**Your objective**: Please decide whether each statement agrees with the blue ribbon forum thread below, answering yes or no and quoting the deciding words. (a) The first poster and Wile E won a blue ribbon at their first Agility Fun Match. (b) The first poster says they felt disappointed. (c) The reply from selzer calls the news awesome.

**Article**:
↓↓↓

# First Blue Ribbon!



## bob_barker (Dec 31, 2013)

Wile E and I went to our first Agility Fun Match today and got his first Blue Ribbon!! 

So proud of my boy! 
So many complements on how we work together and does nothing but make me smile.
Looking forward to 2016 with my boy!


----------



## dogfaeries (Feb 22, 2010)

Nice!!!


----------



## Liulfr (Nov 10, 2015)

Congratulations!!


----------



## bob_barker (Dec 31, 2013)

Thank you ?


----------



## dogma13 (Mar 8, 2014)

Congrats!!


----------



## CindyMDBecker (Feb 22, 2013)

YAY to you both!


----------



## MythicMut (May 22, 2015)

Congratulations!


----------



## selzer (May 7, 2005)

Awesome! Congratulations!


----------



## bob_barker (Dec 31, 2013)

Thanks guys !!


----------



## flanatee (Apr 20, 2016)

Congrats! That's great!


----------



## eugenepi1025 (Apr 14, 2016)

wow congratulations!


----------



## wildo (Jul 27, 2006)

Hey- way to go, Candice! Of course: video or it didn't happen... >


----------



## sebrench (Dec 2, 2014)

Good job! Congratulations!


----------

↑↑↑

Records from a data source

↓↓↓

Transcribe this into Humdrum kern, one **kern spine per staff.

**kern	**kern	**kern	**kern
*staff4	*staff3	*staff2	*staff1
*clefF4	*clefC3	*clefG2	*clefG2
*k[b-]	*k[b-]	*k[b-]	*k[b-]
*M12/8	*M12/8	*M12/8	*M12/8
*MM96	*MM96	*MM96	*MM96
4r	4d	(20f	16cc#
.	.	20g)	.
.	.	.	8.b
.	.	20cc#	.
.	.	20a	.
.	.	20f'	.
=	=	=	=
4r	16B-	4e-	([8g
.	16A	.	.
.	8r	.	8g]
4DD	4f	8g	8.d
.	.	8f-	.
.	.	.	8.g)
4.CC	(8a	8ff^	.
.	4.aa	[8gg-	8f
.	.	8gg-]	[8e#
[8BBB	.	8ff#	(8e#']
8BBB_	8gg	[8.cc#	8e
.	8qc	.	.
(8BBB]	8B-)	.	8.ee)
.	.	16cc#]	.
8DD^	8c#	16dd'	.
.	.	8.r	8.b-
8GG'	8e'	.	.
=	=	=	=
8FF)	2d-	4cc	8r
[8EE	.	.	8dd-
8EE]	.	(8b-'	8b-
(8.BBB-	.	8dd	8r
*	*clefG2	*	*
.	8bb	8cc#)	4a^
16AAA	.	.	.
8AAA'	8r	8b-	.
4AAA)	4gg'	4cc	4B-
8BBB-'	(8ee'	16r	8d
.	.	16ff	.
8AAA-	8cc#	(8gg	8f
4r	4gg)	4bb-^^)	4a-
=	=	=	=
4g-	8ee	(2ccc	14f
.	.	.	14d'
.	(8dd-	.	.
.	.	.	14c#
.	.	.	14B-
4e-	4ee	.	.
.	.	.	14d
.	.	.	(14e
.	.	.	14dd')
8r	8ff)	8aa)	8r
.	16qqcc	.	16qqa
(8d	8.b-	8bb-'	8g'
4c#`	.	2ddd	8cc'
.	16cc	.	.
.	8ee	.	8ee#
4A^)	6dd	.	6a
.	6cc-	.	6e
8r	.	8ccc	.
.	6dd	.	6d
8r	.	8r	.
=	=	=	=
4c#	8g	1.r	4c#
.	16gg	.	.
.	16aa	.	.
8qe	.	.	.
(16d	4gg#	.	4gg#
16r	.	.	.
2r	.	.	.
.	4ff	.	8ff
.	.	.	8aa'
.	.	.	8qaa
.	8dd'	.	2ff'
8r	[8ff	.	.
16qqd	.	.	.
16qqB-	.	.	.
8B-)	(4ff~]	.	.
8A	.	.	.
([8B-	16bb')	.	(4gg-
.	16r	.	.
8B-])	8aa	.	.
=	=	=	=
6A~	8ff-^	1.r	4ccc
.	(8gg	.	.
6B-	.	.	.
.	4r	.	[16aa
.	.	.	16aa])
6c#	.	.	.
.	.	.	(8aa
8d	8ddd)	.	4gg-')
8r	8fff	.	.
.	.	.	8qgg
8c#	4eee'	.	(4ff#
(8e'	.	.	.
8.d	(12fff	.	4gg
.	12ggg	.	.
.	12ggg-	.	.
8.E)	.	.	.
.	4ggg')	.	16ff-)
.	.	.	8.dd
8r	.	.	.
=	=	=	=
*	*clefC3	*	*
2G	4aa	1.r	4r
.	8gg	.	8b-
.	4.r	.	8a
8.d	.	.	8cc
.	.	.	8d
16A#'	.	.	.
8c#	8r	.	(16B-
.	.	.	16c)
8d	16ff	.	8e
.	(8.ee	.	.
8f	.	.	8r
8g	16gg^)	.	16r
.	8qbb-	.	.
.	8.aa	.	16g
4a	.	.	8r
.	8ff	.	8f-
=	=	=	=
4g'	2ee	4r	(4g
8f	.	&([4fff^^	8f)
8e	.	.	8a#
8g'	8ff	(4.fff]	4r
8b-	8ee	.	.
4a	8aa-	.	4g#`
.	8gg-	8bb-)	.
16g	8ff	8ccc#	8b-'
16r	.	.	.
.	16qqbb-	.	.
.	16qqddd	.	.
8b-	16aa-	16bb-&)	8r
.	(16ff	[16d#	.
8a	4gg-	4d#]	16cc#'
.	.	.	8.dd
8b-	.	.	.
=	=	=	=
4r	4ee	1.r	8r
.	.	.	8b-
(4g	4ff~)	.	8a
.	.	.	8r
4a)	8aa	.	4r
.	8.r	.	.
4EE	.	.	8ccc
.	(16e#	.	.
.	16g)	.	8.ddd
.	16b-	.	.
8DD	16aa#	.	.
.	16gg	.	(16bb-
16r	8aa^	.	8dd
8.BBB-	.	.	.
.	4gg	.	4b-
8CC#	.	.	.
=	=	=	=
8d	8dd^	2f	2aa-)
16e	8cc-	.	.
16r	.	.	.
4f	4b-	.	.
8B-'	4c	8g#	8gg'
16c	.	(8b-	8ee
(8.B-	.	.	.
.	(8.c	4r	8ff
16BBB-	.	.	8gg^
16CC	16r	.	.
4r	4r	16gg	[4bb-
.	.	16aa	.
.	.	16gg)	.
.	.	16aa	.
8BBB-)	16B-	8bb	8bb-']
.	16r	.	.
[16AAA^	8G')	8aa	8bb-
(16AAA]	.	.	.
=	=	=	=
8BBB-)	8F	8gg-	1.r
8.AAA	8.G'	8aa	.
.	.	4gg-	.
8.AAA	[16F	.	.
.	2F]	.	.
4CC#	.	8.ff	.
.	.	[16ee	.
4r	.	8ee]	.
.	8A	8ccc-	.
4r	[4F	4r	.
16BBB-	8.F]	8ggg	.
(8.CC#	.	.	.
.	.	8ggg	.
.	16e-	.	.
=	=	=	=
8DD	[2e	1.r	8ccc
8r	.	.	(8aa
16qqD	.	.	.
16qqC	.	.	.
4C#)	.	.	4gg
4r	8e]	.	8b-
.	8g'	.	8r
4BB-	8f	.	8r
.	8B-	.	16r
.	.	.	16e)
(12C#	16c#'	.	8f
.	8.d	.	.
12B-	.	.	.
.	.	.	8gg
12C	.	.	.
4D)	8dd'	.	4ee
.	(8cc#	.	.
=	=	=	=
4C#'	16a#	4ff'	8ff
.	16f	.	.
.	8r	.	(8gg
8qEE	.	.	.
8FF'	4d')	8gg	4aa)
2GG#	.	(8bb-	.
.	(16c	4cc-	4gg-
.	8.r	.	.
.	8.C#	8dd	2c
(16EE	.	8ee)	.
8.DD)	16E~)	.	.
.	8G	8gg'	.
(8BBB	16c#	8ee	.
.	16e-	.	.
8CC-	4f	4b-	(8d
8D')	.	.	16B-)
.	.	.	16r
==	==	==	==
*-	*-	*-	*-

↑↑↑

**Written response**:
(a) Yes: "Wile E and I went to our first Agility Fun Match today and got his first Blue Ribbon!!"
(b) No: "So proud of my boy!"
(c) Yes: "Awesome! Congratulations!"